Available data:
'''

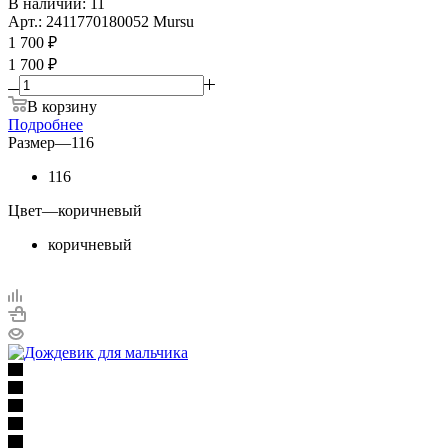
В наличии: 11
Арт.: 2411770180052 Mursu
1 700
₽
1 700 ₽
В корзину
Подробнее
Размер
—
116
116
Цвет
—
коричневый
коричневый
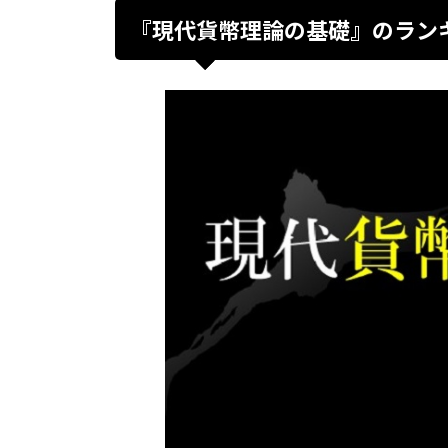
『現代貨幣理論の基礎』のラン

'''
'''

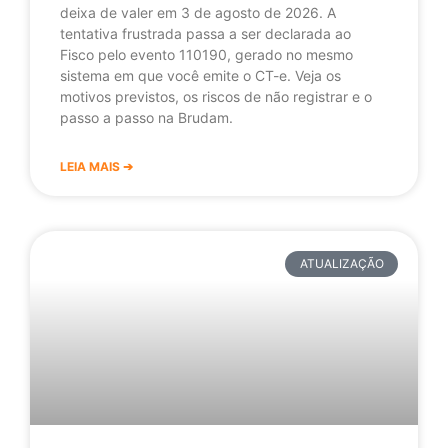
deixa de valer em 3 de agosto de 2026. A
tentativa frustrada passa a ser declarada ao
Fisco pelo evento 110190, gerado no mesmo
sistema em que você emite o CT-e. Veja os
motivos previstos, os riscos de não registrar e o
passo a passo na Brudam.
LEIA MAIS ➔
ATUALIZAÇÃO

'''

Task statement: Only the lines above starting with the one with "deixa de valer em 3 de agosto de 2026. A" and going through the one with "ATUALIZAÇÃO" are to be copied, word for word and with both ends kept.

Response box:
deixa de valer em 3 de agosto de 2026. A
tentativa frustrada passa a ser declarada ao
Fisco pelo evento 110190, gerado no mesmo
sistema em que você emite o CT-e. Veja os
motivos previstos, os riscos de não registrar e o
passo a passo na Brudam.
LEIA MAIS ➔
ATUALIZAÇÃO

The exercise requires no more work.